Whatever it is Facebook, Twitter and YouTube are doing to combat the spread of “fake news” online, it clearly isn’t enough. That's judging by the amount of fabricated nonsense floating around the Internet in the aftermath of another appalling tragedy.

All too predictably, the mass murder committed at the Route 91 open air country-music festival in Las Vegas on Sunday night unleashed a torrent of falsehoods from social media users and political provocateurs. They enjoyed wide distribution on major social-media platforms and even made the jump to “real news," with fleeting acknowledgment by mainstream media.

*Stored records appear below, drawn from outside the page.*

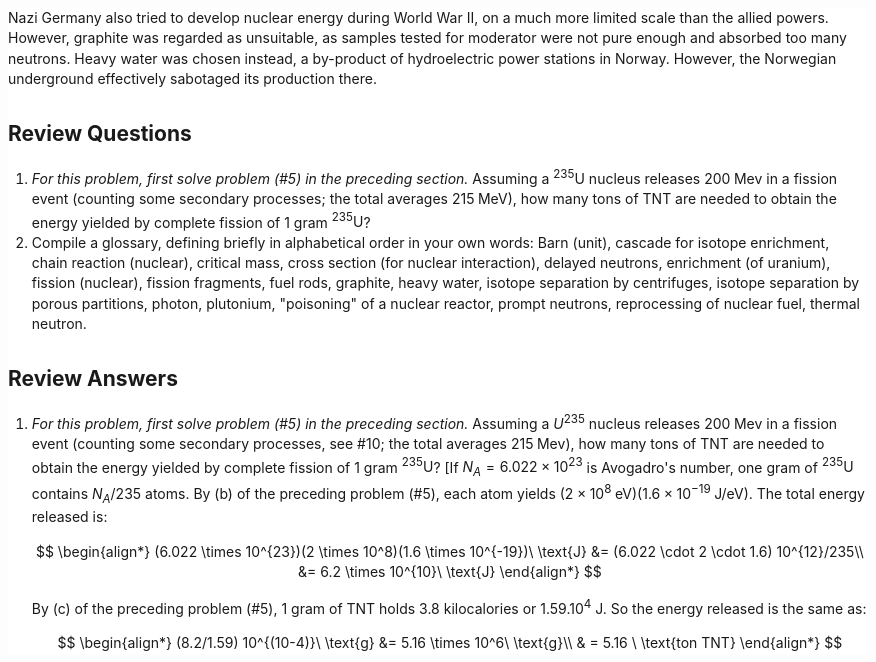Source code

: Nazi Germany also tried to develop nuclear energy during World War II, on a much more limited scale than the allied powers. However, graphite was regarded as unsuitable, as samples tested for moderator were not pure enough and absorbed too many neutrons. Heavy water was chosen instead, a by-product of hydroelectric power stations in Norway. However, the Norwegian underground effectively sabotaged its production there.

Review Questions
----------------

1.  _For this problem, first solve problem (#5) in the preceding section._ Assuming a $^{235}\mathrm{U}$ nucleus releases $200 \;\mathrm{Mev}$ in a fission event (counting some secondary processes; the total averages $215 \;\mathrm{MeV}$), how many tons of TNT are needed to obtain the energy yielded by complete fission of $1$ gram $^{235}\mathrm{{U}}$?
2.  Compile a glossary, defining briefly in alphabetical order in your own words: Barn (unit), cascade for isotope enrichment, chain reaction (nuclear), critical mass, cross section (for nuclear interaction), delayed neutrons, enrichment (of uranium), fission (nuclear), fission fragments, fuel rods, graphite, heavy water, isotope separation by centrifuges, isotope separation by porous partitions, photon, plutonium, "poisoning" of a nuclear reactor, prompt neutrons, reprocessing of nuclear fuel, thermal neutron.

Review Answers
--------------

1.  _For this problem, first solve problem (#5) in the preceding section._ Assuming a $U^{235}$ nucleus releases $200 \;\mathrm{Mev}$ in a fission event (counting some secondary processes, see #10; the total averages $215 \;\mathrm{Mev}$), how many tons of TNT are needed to obtain the energy yielded by complete fission of $1$ gram $^{235}\mathrm{{U}}$? \[If $N_A = 6.022 \times 10^{23}$ is Avogadro's number, one gram of $^{235}\mathrm{U}$ contains $N_{A}/235$ atoms. By (b) of the preceding problem (#5), each atom yields ($2 \times 10^8  \;\mathrm{eV})(1.6 \times 10^{-19}  \;\mathrm{J/eV}$). The total energy released is: 
    
    $$
    \begin{align*}
    (6.022 \times 10^{23})(2 \times 10^8)(1.6 \times 10^{-19})\ \text{J} &= (6.022 \cdot 2 \cdot 1.6) 10^{12}/235\\
    &= 6.2 \times 10^{10}\ \text{J}
    \end{align*}
    $$
    
     By (c) of the preceding problem (#5), $1$ gram of TNT holds $3.8$ kilocalories or $1.59.10^4\ \text{J}$. So the energy released is the same as: 
    
    $$
    \begin{align*}
    (8.2/1.59) 10^{(10-4)}\ \text{g} &= 5.16 \times 10^6\ \text{g}\\
    & = 5.16 \ \text{ton TNT}
    \end{align*}
    $$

And it wasn’t just any random lies.

They reflected the nation’s unusually febrile political and cultural mood. The most popular fake-news posts rushed to link the shooting to particular groups, as part of the larger push to further polarize and divide the U.S. population. The intention: leave us in “Gaslight” territory, paranoid and paralyzed, with no idea which way is up.



The main arena for ideological, post-fact skirmishing was the real identity of Steve Paddock, the Las Vegas shooter.

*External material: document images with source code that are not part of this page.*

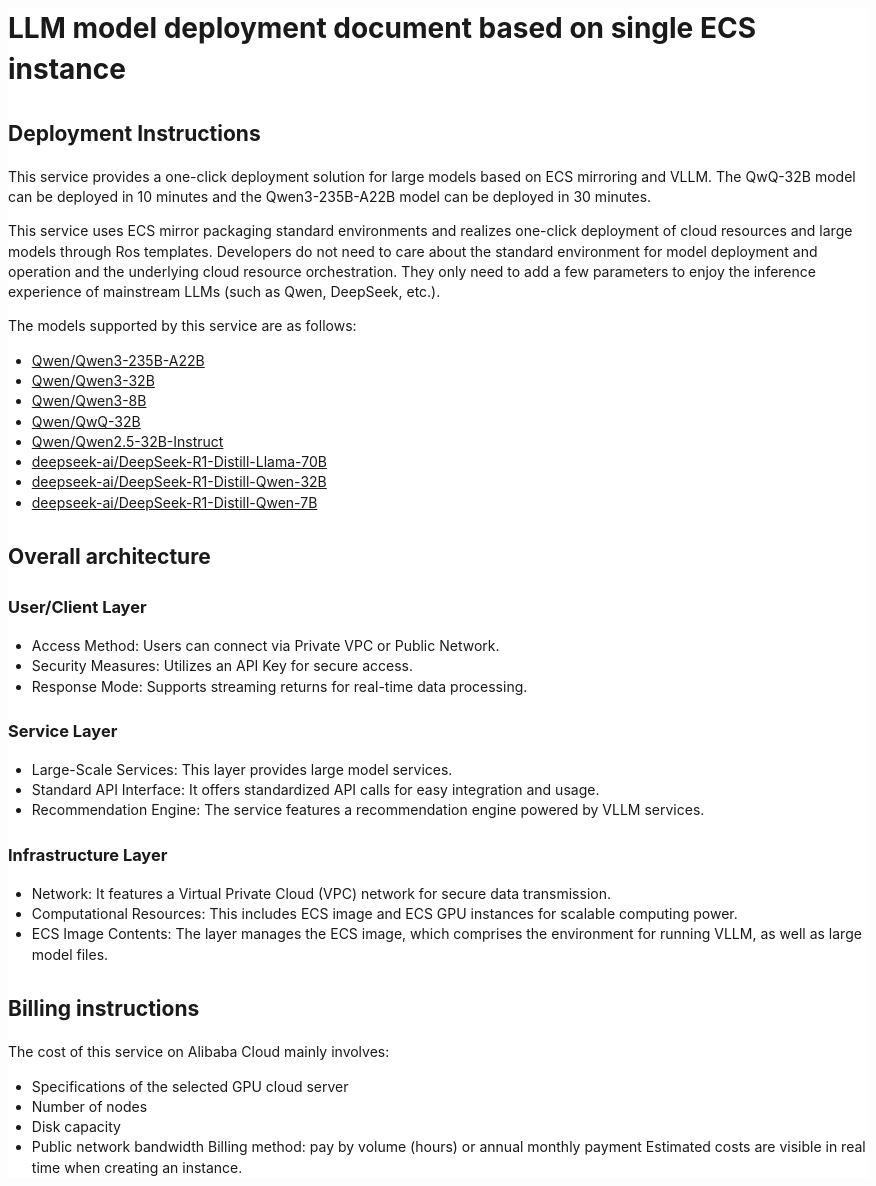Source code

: # LLM model deployment document based on single ECS instance

## Deployment Instructions
This service provides a one-click deployment solution for large models based on ECS mirroring and VLLM. The QwQ-32B model can be deployed in 10 minutes and the Qwen3-235B-A22B model can be deployed in 30 minutes.

This service uses ECS mirror packaging standard environments and realizes one-click deployment of cloud resources and large models through Ros templates. Developers do not need to care about the standard environment for model deployment and operation and the underlying cloud resource orchestration. They only need to add a few parameters to enjoy the inference experience of mainstream LLMs (such as Qwen, DeepSeek, etc.).

The models supported by this service are as follows:
* [Qwen/Qwen3-235B-A22B](https://www.modelscope.cn/models/Qwen/Qwen3-235B-A22B/)
* [Qwen/Qwen3-32B](https://www.modelscope.cn/models/Qwen/Qwen3-32B)
* [Qwen/Qwen3-8B](https://www.modelscope.cn/models/Qwen/Qwen3-8B)
* [Qwen/QwQ-32B](https://www.modelscope.cn/models/Qwen/QwQ-32B)
* [Qwen/Qwen2.5-32B-Instruct](https://www.modelscope.cn/models/Qwen/Qwen2.5-32B-Instruct)
* [deepseek-ai/DeepSeek-R1-Distill-Llama-70B](https://www.modelscope.cn/models/deepseek-ai/DeepSeek-R1-Distill-Llama-70B)
* [deepseek-ai/DeepSeek-R1-Distill-Qwen-32B](https://www.modelscope.cn/models/deepseek-ai/DeepSeek-R1-Distill-Qwen-32B)
* [deepseek-ai/DeepSeek-R1-Distill-Qwen-7B](https://www.modelscope.cn/models/deepseek-ai/DeepSeek-R1-Distill-Qwen-7B)

## Overall architecture
### User/Client Layer
* Access Method: Users can connect via Private VPC or Public Network.
* Security Measures: Utilizes an API Key for secure access.
* Response Mode: Supports streaming returns for real-time data processing.
### Service Layer
* Large-Scale Services: This layer provides large model services.
* Standard API Interface: It offers standardized API calls for easy integration and usage.
* Recommendation Engine: The service features a recommendation engine powered by VLLM services.
### Infrastructure Layer
* Network: It features a Virtual Private Cloud (VPC) network for secure data transmission.
* Computational Resources: This includes ECS image and ECS GPU instances for scalable computing power.
* ECS Image Contents: The layer manages the ECS image, which comprises the environment for running VLLM, as well as large model files.

## Billing instructions
The cost of this service on Alibaba Cloud mainly involves:
* Specifications of the selected GPU cloud server
* Number of nodes
* Disk capacity
* Public network bandwidth
Billing method: pay by volume (hours) or annual monthly payment
Estimated costs are visible in real time when creating an instance.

A number of fabricated pieces — including one story on Infowars, run by notorious conspiracy theorist Alex Jones — claimed he was a member of a far-left Antifa organization. Other articles attempted to link Paddock to radical Islam through his girlfriend, while trying to position the shooting as an attack on “patriotic” country-music fans. 

In fact, at the time of writing, there is no evidence in support of any of these alleged details, which fly in the face of certain circumstantial evidence. (For what it’s worth, Paddock was said to be a country-music fan himself.)

But, of course, there’s also no proof that they’re untrue, and such evidence may yet be forthcoming. Meantime, the idea that Paddock was a recent Muslim convert was echoed by the terrorist group ISIS, which hasn’t hesitated to present opportunistic claims in the past.

Indeed, the Las Vegas shooting aftermath once again demonstrates how real events, disinformation and propaganda can feed on one another and help maintain the momentum of deceit.

Unfortunately, it also shows how this strange alternative universe can easily migrate from questionable sites to “real news.” For example, the claim that Paddock was a recent Muslim convert was briefly spotlighted by Arutz Sheva, a partisan but relatively respected Israeli news organization, although it was later retracted.